"Americans seem to be more isolated than their counterparts overseas, although people are now changing their thinking," he said. "Going forward, if you want to make a good return, you're going to have to consider overseas markets."
Mr. Kearns at NeoNet, which is a unit of Stockholm-based NeoNet AB, said upward of 70% of his firm's business is from European clients trading in other European markets, but the percentage of U.S. clients trading internationally has increased.
"There's been a significant pickup in U.S. trading into Europe," he said, adding that improved market conditions have led more U.S. investors to move more investments outside U.S. borders. U.S. stock valuations have also played a role.

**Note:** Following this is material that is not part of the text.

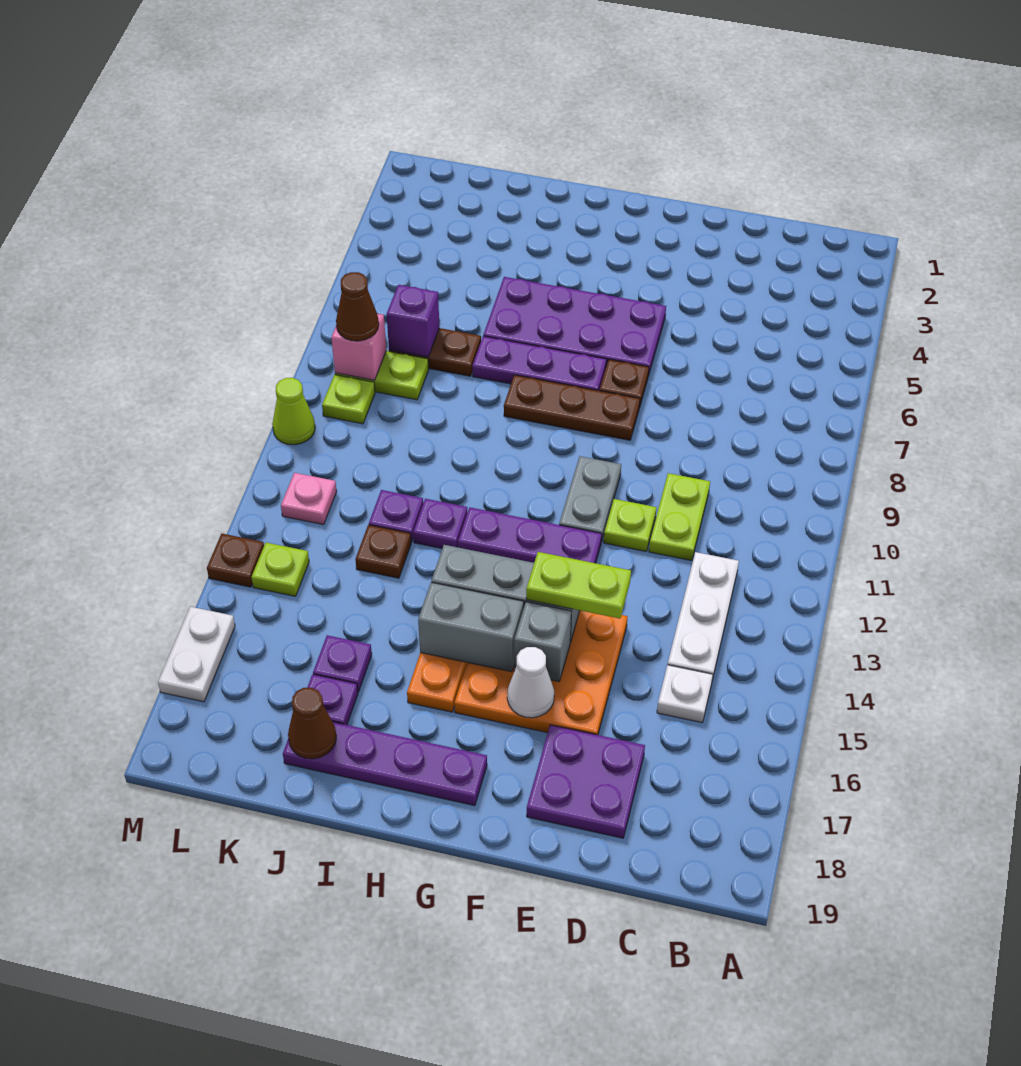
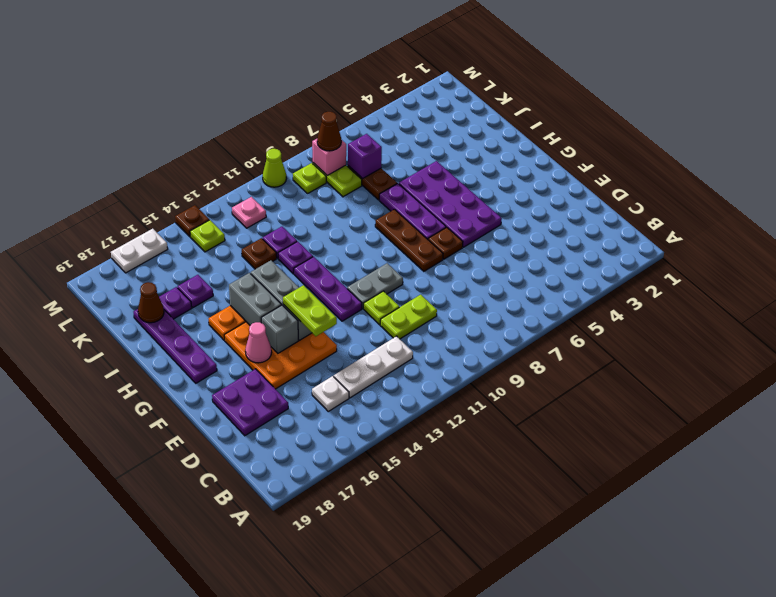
white cone F16 level 2 -> pink cone F16 level 2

"With valuations so rich in U.S. markets, investors are looking globally for value, so we've noticed some value fund players really going to Europe and looking over there for opportunities," he said.

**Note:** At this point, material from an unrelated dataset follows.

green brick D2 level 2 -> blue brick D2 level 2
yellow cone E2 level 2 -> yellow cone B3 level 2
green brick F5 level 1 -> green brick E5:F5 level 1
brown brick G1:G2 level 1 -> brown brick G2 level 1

NeoNet, which currently offers access to the New York Stock Exchange, Nasdaq, the American Stock Exchange and markets in Amsterdam, Brussels, Copenhagen, Frankfurt, Helsinki, Lisbon, London, Madrid, Milan, Paris, Oslo, Stockholm and Switzerland, is considering expanding to Asian markets.
Instinet offers access to 40 markets around the globe, including markets in Asia, according to Mr. Plunkett.

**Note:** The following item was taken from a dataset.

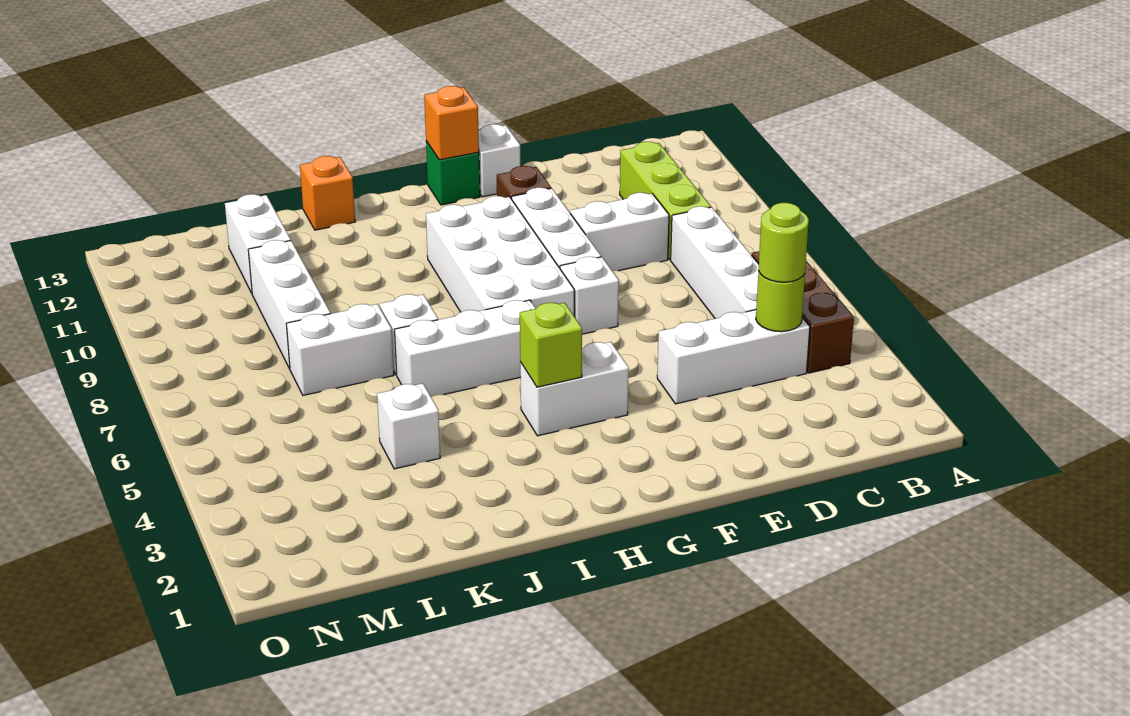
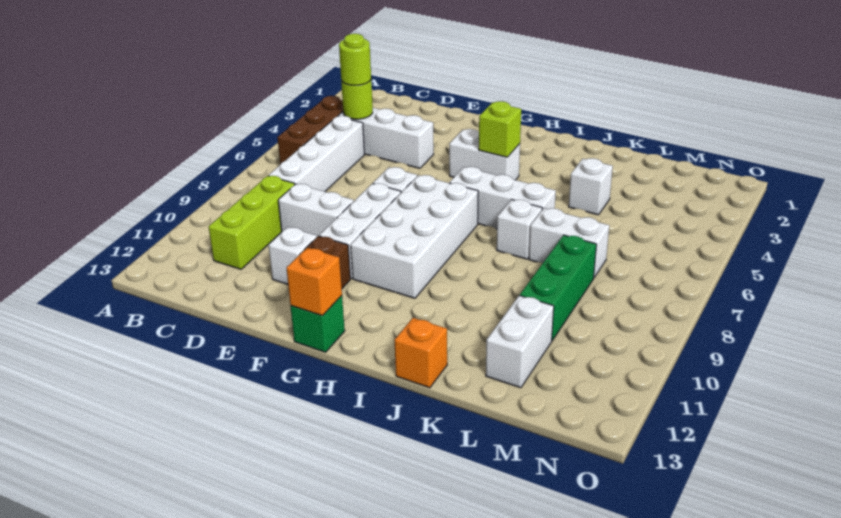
white brick F13 level 1 -> white brick E11 level 1
white brick L8:L10 level 1 -> green brick L8:L10 level 1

"Theoretically you can be trading 24 hours a day," he said, adding that the firm has trading desks in Hong Kong, London and Tokyo — as well as New York — for investors who want their orders handled by traders rather than electronically.
Triglobal Wealth Management, Montreal, a unit of Canadian financial services firm Triglobal Group, uses Interactive Brokers to trade U.S. stocks, but Mario Bright, Triglobal president, said access to European markets provides new opportunities.
"Interactive Brokers' expanding base of products to include European markets opens the door to opportunities we never had before," he said.
"These markets were accessible to us before, but not with the ease of accessibility offered by Interactive Brokers."
Indeed, cross-border trading is nothing new, but investors using services like Interactive Brokers, Instinet and NeoNet say using global broker-dealers can be difficult.
"The problem with the major Wall Street firms is that they are highly departmentalized," Mr. Bright said. "Execution, accounting, back office and compliance are all different departments that we would need to deal with on a daily basis."
At Interactive Brokers, he said, all those functions go through a single point of contact, making the cost lower.
Other global investors, like Kristian Wiermyhr, who runs the hedge fund Predator Global Macro Fund out of Oslo, Norway, pointed to potential conflicts of interests that major broker-dealers might have.
"Some customers want to talk to a broker for comfort or advice" but risk giving the broker too much information, said Mr. Wiermyhr, who trades European futures and options through Interactive Brokers. "There are not many brokers worth talking to. It's better to be on your own."
Mr. Kearns at NeoNet said many buyside institutional investors are concerned about conflicts of interests, which gives his firm a leg up: "The fact we're neutral and we have no axe to grind is a big plus."